Excerpt:
☆ ☆ ☆ ☆
Since its inception in early 2018, the Pentagon’s Combined Joint All-Domain Command and Control (CJADC2) initiative has grown both more vital to US military success and increasingly nebulous to the defense officials and industry partners whom the Pentagon has charged with its implementation. As an effort to better connect sensors, shooters, and commanders, CJADC2 is necessary for countering a peer adversary like China. But CJADC2’s lack of concrete objectives or example instantiations leaves operators and developers to choose their own adventure. Today, each of the US military services is pursuing its own version of CJADC2, while combatant commanders and the Department of Defense (DoD) Chief Data and Artificial Intelligence Office (CDAO) are fielding networks to support information sharing and long-range fires between theaters.[i]

In large part, CJADC2’s lack of focus arises because it conflates the goal of joint integration with the technical challenge of achieving communications interoperability. As organizations that focus primarily on developing and managing programs, the DoD and its suppliers have incentives to center their CJADC2-related efforts on networking requirements and capabilities. However, without considering command and control (C2) and its inherently joint nature, efforts like the Navy’s Project Overmatch, Army’s Project Convergence, and Air Force’s Advanced Battle Management System (ABMS) fail to address elements of integration beyond networking, such as developing and implementing courses of action (COAs), establishing logistics and protection, or enabling information sharing across services and allies.

By emphasizing communications rather than integration, CJADC2 also fails to address one of the DoD’s main limitations in its efforts to gain a decision advantage against China—the domain- and service-centric nature of deployed US force packages. US military forces generally combine with those of other services for the first time when they arrive in the combatant commander’s theater. In the twentieth century, forces integrated their efforts across services by having common doctrine and procedures, but as the DoD increasingly relies on computerized and uncrewed systems, technical integration of data architectures and decision-making capabilities will be critical to effective joint operations.
☆ ☆ ☆ ☆
Task 1:
Answer from the CJADC2 text:
(a) When did the CJADC2 initiative begin?
(b) What is the Navy's effort named in the text called?
(c) In the twentieth century, how did forces integrate their efforts across services?
Task 2: Rewrite the CJADC2 text from "By emphasizing communications" to "effective joint operations.", putting "shared doctrine" in place of "common doctrine".
Answer using only the CJADC2 text.

Information shown:
☆ ☆ ☆ ☆
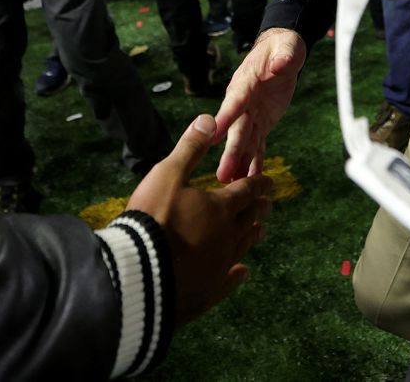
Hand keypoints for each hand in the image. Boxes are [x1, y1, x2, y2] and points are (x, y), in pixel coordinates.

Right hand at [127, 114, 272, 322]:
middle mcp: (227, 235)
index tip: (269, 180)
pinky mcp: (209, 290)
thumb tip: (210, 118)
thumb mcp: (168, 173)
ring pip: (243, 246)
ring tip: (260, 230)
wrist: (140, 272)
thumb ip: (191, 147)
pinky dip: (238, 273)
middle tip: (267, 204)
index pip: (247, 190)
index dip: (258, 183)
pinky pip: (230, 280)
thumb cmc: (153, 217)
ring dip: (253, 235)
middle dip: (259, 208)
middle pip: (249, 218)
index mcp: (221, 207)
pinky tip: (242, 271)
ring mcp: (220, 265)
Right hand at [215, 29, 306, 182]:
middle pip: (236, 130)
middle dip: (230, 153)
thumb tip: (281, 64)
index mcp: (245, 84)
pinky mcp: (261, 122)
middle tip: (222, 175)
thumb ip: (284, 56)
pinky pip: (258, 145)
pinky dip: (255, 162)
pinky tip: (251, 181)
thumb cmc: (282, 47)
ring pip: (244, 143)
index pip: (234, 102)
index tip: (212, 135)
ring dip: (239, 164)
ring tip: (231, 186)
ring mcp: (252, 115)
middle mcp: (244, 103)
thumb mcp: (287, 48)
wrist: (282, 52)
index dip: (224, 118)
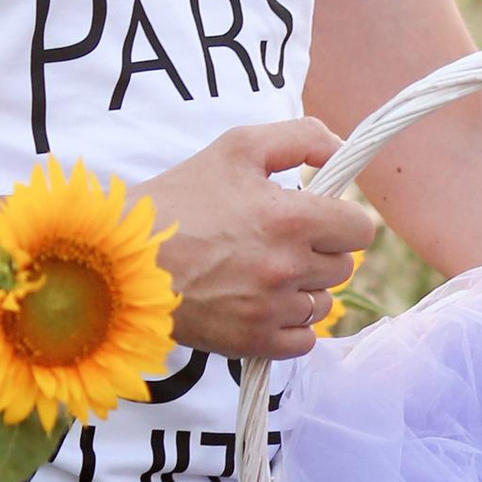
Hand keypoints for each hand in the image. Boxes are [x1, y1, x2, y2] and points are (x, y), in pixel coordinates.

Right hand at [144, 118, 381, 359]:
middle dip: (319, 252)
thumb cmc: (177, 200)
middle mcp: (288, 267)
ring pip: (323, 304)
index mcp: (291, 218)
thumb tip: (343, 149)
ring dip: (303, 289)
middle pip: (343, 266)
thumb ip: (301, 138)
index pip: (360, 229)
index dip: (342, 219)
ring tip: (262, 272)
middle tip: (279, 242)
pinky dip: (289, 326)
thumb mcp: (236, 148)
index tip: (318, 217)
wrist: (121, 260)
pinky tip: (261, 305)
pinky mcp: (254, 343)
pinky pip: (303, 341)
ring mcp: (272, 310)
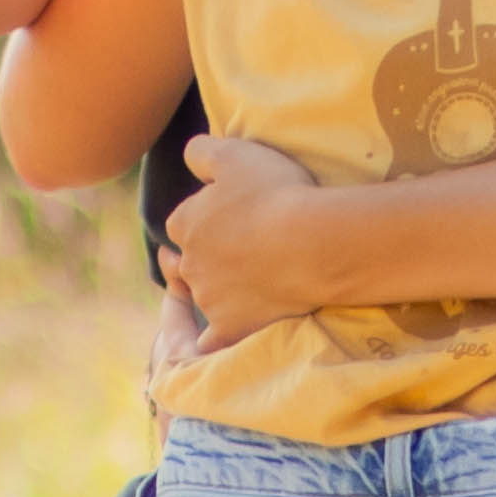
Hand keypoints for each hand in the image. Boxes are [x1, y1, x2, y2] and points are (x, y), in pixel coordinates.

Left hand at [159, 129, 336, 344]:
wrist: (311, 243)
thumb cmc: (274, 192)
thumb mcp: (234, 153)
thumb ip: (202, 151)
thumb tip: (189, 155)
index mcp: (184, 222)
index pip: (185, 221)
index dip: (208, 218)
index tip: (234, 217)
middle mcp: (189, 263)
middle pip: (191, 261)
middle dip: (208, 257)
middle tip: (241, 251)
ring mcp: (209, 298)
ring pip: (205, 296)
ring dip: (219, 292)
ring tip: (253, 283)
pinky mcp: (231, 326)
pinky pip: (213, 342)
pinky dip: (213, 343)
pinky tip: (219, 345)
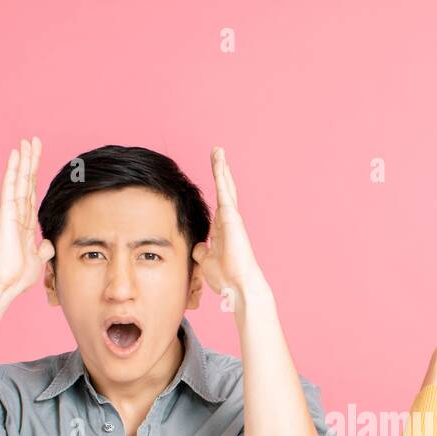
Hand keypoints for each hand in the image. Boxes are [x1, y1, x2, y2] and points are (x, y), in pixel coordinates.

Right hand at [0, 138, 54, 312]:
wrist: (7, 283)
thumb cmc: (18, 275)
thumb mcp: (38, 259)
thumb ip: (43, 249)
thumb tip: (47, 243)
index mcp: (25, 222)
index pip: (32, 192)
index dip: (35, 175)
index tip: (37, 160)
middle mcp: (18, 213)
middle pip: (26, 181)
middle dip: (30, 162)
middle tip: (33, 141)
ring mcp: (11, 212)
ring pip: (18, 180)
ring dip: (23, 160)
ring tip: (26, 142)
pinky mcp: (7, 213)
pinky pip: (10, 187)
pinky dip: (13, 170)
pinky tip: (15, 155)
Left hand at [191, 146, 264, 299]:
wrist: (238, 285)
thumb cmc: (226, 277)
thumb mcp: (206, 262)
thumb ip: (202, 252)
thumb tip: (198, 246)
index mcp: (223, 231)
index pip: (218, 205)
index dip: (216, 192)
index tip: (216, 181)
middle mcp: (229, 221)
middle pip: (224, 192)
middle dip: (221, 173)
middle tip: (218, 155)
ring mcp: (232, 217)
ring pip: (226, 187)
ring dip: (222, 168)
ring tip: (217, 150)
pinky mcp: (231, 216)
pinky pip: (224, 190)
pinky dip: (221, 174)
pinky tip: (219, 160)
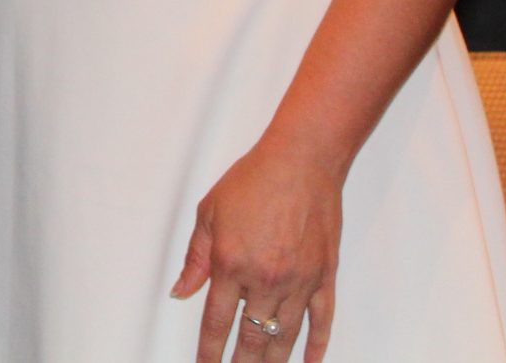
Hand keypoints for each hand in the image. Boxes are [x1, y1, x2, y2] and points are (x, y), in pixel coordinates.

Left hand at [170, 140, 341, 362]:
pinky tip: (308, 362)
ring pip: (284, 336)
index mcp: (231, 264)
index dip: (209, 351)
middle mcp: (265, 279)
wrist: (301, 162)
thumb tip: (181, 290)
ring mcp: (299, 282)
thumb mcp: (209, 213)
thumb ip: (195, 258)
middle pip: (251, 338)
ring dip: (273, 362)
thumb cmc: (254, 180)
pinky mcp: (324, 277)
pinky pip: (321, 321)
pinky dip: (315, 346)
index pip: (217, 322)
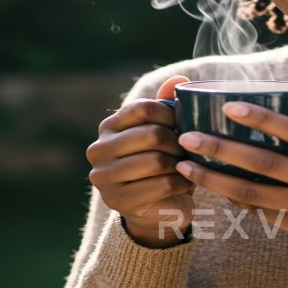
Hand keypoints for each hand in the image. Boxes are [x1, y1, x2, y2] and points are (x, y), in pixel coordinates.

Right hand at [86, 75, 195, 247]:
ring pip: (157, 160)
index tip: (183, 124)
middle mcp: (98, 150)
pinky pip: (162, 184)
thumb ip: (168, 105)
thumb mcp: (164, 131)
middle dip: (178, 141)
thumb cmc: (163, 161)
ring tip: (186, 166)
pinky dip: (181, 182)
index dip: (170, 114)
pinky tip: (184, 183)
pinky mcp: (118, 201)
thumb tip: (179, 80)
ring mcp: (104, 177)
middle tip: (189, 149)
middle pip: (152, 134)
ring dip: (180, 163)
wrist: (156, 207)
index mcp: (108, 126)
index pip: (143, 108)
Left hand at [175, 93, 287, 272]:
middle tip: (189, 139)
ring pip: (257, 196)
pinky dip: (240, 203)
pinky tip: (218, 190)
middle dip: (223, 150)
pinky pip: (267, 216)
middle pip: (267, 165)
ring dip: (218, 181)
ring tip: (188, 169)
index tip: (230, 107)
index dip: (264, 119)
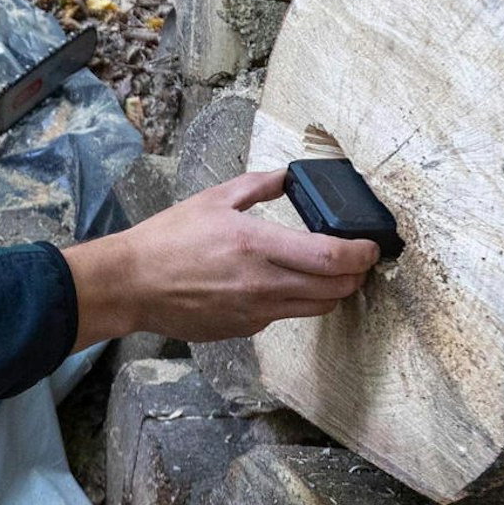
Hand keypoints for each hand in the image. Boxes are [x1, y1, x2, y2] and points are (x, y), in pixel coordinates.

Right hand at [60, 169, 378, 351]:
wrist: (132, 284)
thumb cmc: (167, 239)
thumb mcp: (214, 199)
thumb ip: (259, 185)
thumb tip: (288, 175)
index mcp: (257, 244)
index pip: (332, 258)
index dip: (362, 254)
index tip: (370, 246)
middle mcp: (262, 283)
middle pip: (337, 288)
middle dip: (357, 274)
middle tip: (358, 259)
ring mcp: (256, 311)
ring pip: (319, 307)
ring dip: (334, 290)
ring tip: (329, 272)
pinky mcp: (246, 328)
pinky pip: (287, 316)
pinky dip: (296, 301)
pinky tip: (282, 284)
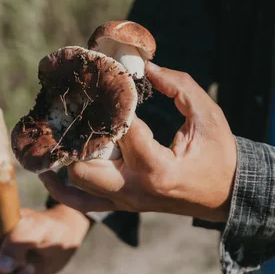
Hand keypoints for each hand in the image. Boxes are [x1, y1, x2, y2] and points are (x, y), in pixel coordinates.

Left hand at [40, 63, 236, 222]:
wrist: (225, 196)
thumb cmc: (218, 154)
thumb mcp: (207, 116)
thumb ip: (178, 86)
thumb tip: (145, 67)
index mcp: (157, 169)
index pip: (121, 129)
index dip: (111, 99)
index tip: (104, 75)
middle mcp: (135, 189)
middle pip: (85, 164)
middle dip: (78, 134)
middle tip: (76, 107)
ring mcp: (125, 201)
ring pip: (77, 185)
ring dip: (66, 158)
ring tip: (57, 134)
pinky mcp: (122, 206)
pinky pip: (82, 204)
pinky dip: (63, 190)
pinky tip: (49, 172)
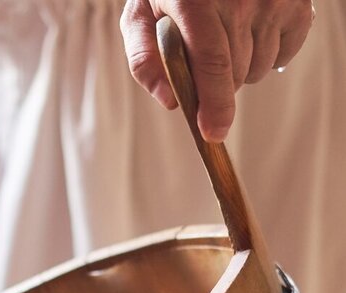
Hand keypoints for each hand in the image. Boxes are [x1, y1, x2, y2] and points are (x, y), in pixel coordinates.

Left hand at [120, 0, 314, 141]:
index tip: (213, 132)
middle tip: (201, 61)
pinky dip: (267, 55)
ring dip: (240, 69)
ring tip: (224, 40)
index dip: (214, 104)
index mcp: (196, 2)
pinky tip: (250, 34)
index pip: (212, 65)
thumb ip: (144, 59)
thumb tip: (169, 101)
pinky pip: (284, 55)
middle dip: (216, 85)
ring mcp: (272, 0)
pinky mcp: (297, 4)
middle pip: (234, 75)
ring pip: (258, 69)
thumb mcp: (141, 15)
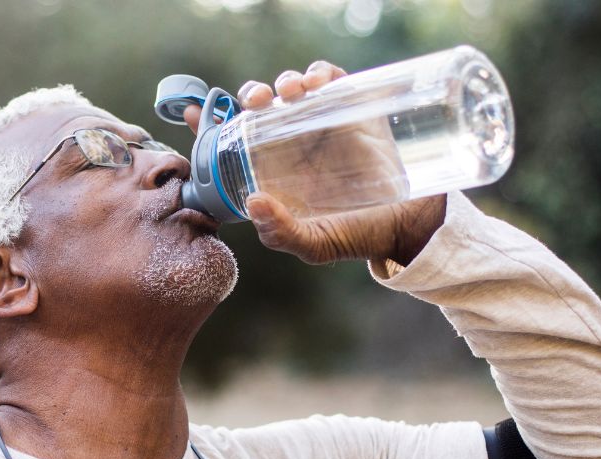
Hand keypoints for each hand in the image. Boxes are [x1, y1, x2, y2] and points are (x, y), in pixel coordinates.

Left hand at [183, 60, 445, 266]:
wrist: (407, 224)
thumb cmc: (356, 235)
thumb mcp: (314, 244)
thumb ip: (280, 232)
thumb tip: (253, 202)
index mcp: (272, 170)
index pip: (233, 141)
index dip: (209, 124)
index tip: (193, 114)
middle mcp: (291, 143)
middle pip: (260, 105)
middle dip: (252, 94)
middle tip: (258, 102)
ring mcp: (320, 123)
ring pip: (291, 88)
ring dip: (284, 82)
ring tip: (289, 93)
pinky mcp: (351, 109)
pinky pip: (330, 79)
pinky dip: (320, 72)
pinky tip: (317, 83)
☆ ☆ ☆ ☆
Response 1:
(a) In early 2018.
(b) Project Overmatch.
(c) By having common doctrine and procedures.

Response 2:
By emphasizing communications rather than integration, CJADC2 also fails to address one of the DoD’s main limitations in its efforts to gain a decision advantage against China—the domain- and service-centric nature of deployed US force packages. US military forces generally combine with those of other services for the first time when they arrive in the combatant commander’s theater. In the twentieth century, forces integrated their efforts across services by having shared doctrine and procedures, but as the DoD increasingly relies on computerized and uncrewed systems, technical integration of data architectures and decision-making capabilities will be critical to effective joint operations.